:: Your objective ::
Once you have checked each line below, report only the number of lines that contain the word "input".

Pictures with circuit source files:
________________________

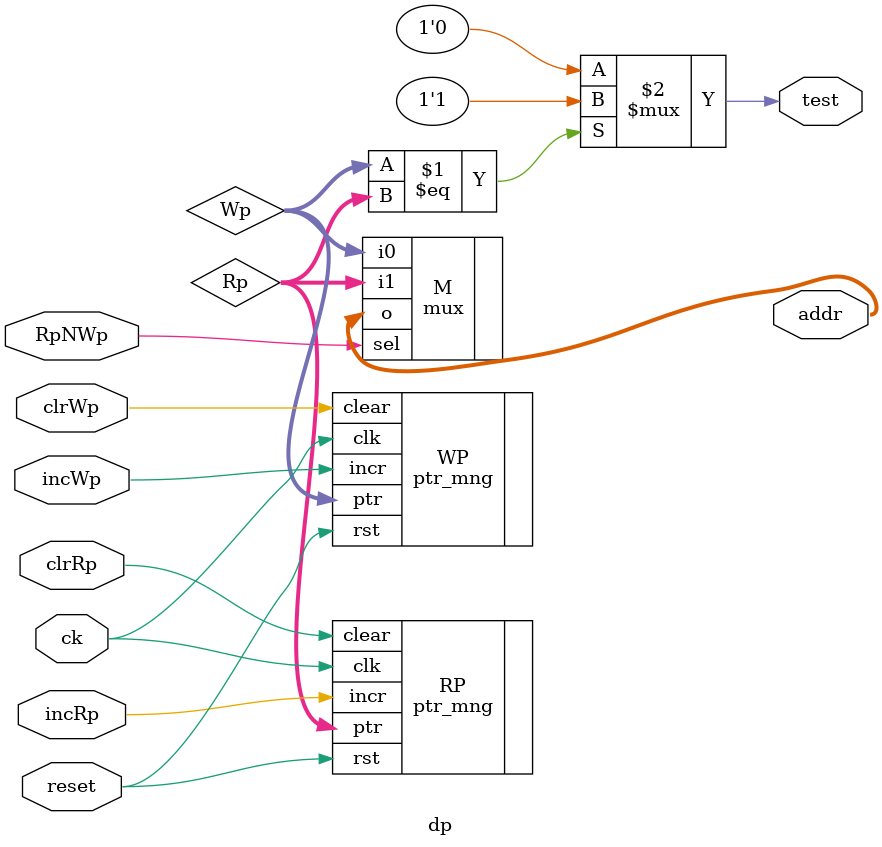
<source format=v>
`timescale 1ns / 1ps


module dp#(
parameter ADDR_WIDTH=2
)(
input wire ck,reset,
input wire clrWp,clrRp,
input wire incWp,incRp,
input wire RpNWp, 
output wire test, 
output wire [ADDR_WIDTH-1:0] addr);


//--------------Internal signals---------------- 
wire [ADDR_WIDTH-1:0] Wp;
wire [ADDR_WIDTH-1:0] Rp; 

ptr_mng #(.ADDR_WIDTH(ADDR_WIDTH)) WP(.clk(ck), .rst(reset),.incr(incWp), .clear(clrWp),.ptr(Wp));
ptr_mng #(.ADDR_WIDTH(ADDR_WIDTH)) RP(.clk(ck), .rst(reset),.incr(incRp), .clear(clrRp),.ptr(Rp));
mux #(.N(ADDR_WIDTH)) M(.i0(Wp),.i1(Rp),.sel(RpNWp),.o(addr));

assign test = (Wp==Rp) ? 1'b1 : 1'b0; 

endmodule 


</source>
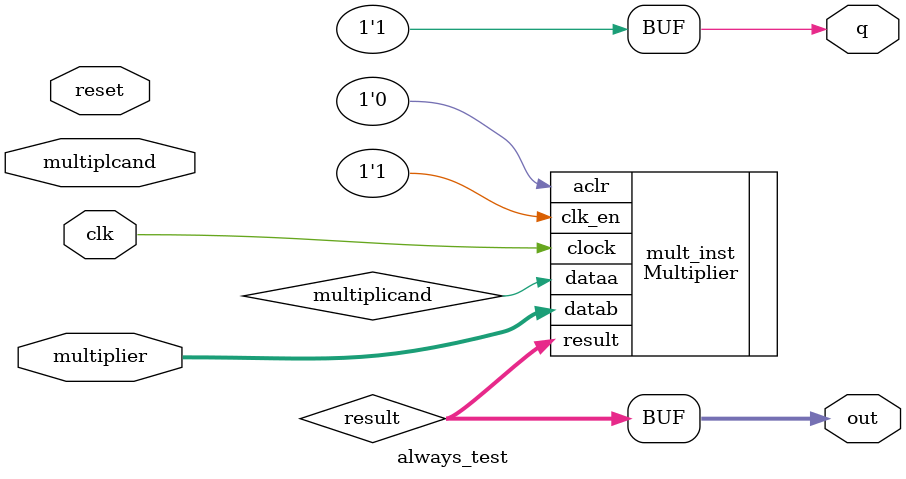
<source format=sv>
module always_test(input logic clk,
		input logic [63:0] multiplcand,
		input logic [63:0] multiplier,
	  	input logic reset,
		output logic [63:0] out,
	  	output logic q);
	

	logic [63:0] result;

	
	Multiplier mult_inst(.aclr(1'b0), 
			     	.clk_en(1'b1),
				.clock(clk),
				.dataa(multiplicand),
				.datab(multiplier),
				.result(result));

	always@(result)
	begin

		out<=result;
		q <= 1'b1;

	end
endmodule
</source>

________________________

:: Output ::
8